Jean-Claude Duvalier, clandestinement hébergé par la France depuis 1986, fut mis dans la boucle. N’était-ce pas Debray qui avait géré son arrivée en France en 1986 au moment de la transition entre Fabius et Chirac ? Duvalier n’était pas venu les mains vides. Dans l’avion des services secrets américains qui l’avait déposé à Grenoble, il y avait 900 millions de dollars d’économies, ce qui explique sans doute que son séjour temporaire en France, prévu pour six mois, se soit prolongé pendant 24 ans sous haute protection policière. (…) Chez madame Rossillon (voir précédent extrait), j’eus droit au dessert à un portrait apocalyptique tant du président Aristide que de ses partisans, dont elle alla jusqu’à mimer l’accent « haïtien » avec un mépris ostensiblement raciste qui me terrifia. (…) Je reçus quelques jours plus tard un appel de M. Selz (ancien ambassadeur au Gabon, placé auprès de Régis Debray pour déstabiliser Haïti en Afrique), m’annonçant que Debray voulait me voir, à la demande de Mme Rossillon.

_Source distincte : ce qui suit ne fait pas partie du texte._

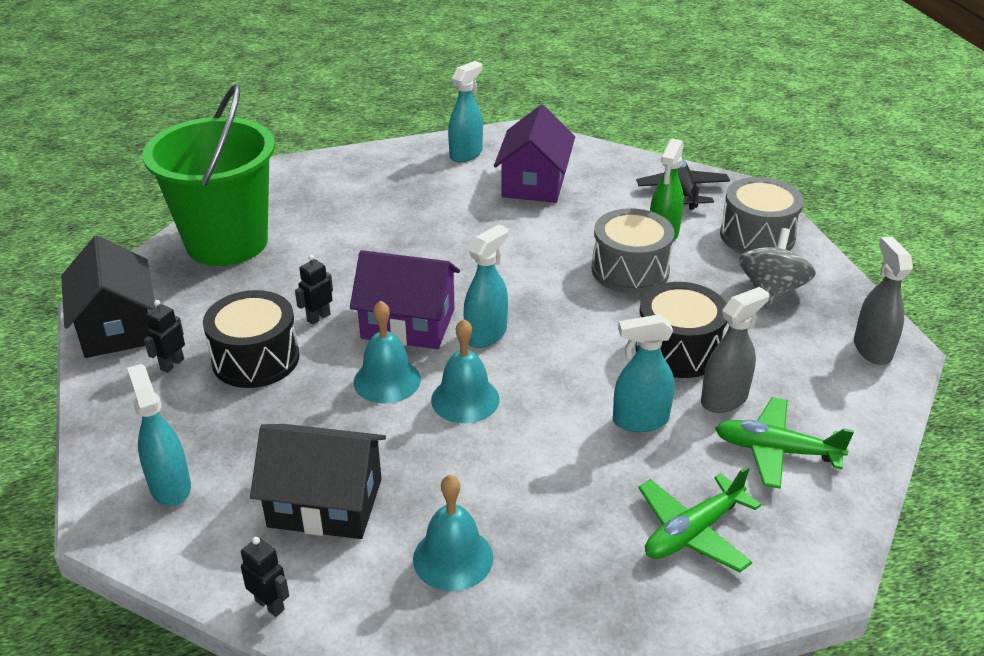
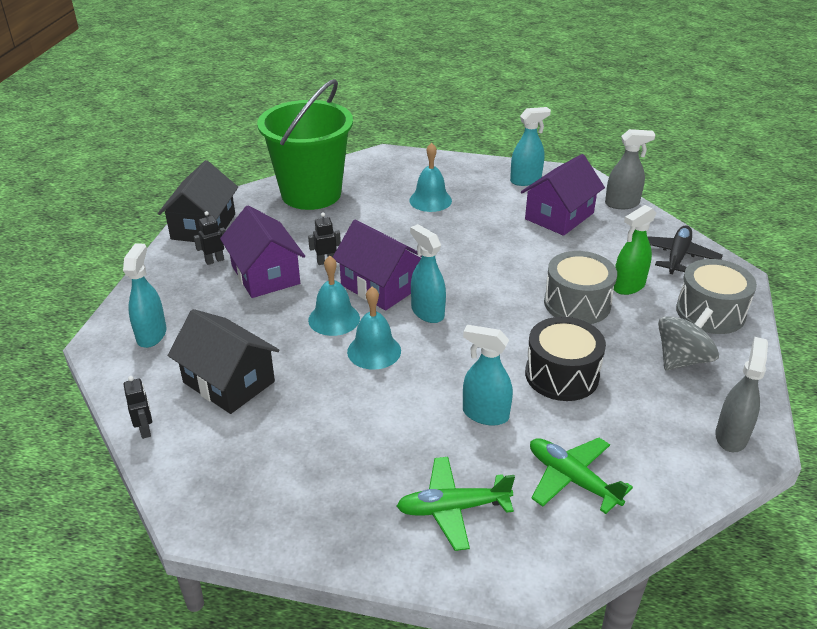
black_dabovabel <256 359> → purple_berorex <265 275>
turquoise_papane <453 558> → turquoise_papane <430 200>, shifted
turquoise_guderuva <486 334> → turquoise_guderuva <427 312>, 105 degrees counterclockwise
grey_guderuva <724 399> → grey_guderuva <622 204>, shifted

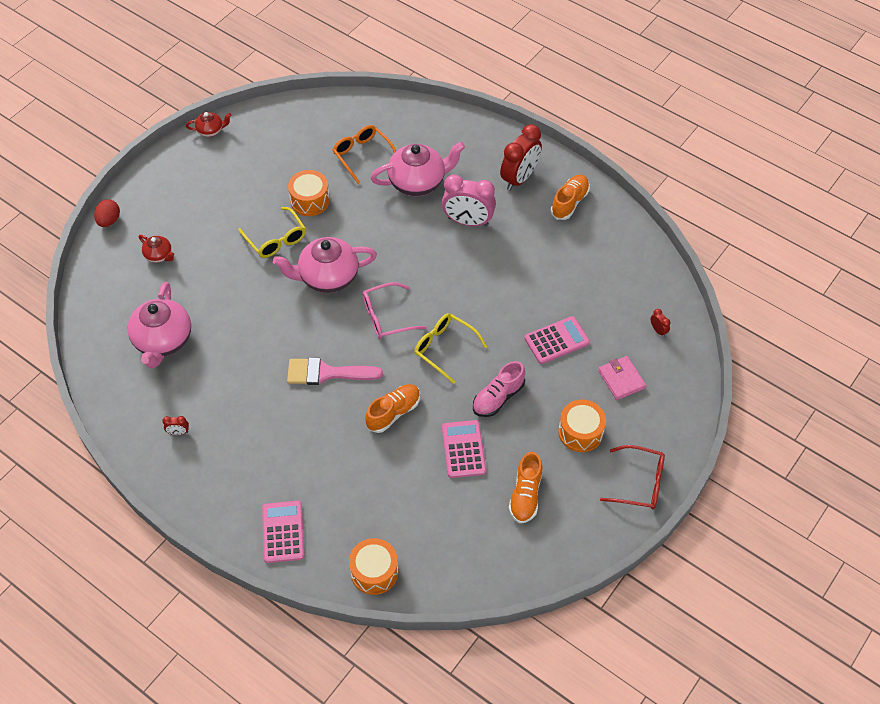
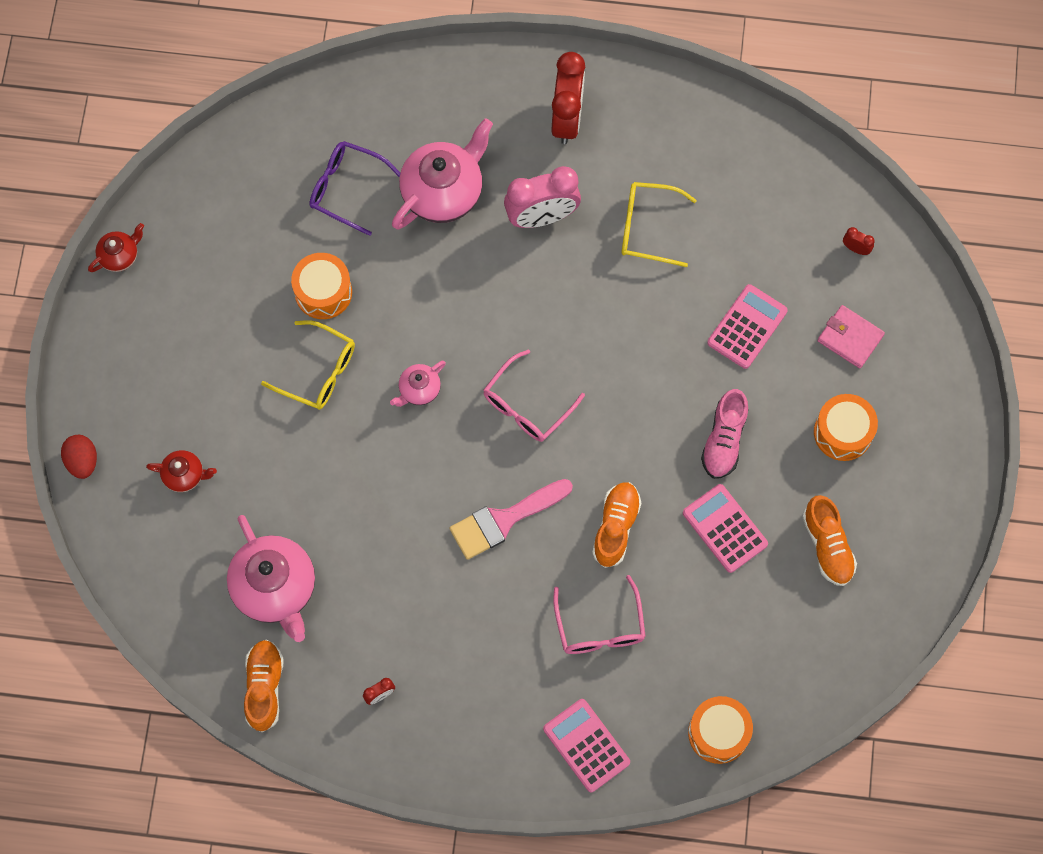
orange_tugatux <569 202> → orange_tugatux <264 687>, shifted
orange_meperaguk <362 155> → purple_meperaguk <346 188>
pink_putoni <327 277> → pink_putoni <419 390>, x0.50
- → pink_meperaguk <600 627>
yellow_meperaguk <444 348> → yellow_meperaguk <647 228>, shifted
red_meperaguk <639 483> → -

Pour composer sa commission, l'ex-guérillero bavard avait réuni un noyau dur d’universitaires chargés d’accréditer les thèses de Pétré-Grenouilleau et de discréditer tous ceux qui les critiqueraient : Myriam Cottias et Jean-Marc Masseaut, négrologues labellisés par le gouvernement, Marcel Dorigny, l’aile « chiraquienne » du Parti communiste, chargé de contrôler les travaux universitaires entrepris sur l’esclavage dans le cadre d’une association rassemblant quelques thésards naïfs, Yvon Chotard, un socialiste qui devait bientôt se défroquer pour passer à l’UMP et animait alors l’association les Anneaux de la mémoire, antenne associative du quai d’Orsay. Pour faire bonne mesure et colorer un peu cette commission de visages pâles, Jacky Dahomay, prof de philo guadeloupéen incapable d'être reçu à l'agrégation, mais qui bénéficiait d'un tout autre sésame puisqu'il était le protégé de Blandine Kriegel, une maoïste devenue, en s’embourgeoisant, conseillère de Chirac et présidente du Haut conseil à l’intégration (et, enfin, compagne à la ville du considérable Alexandre Adler, passé, lui aussi, des cellules du PC à celles, dormantes, d'Al Quaïda, ndlr).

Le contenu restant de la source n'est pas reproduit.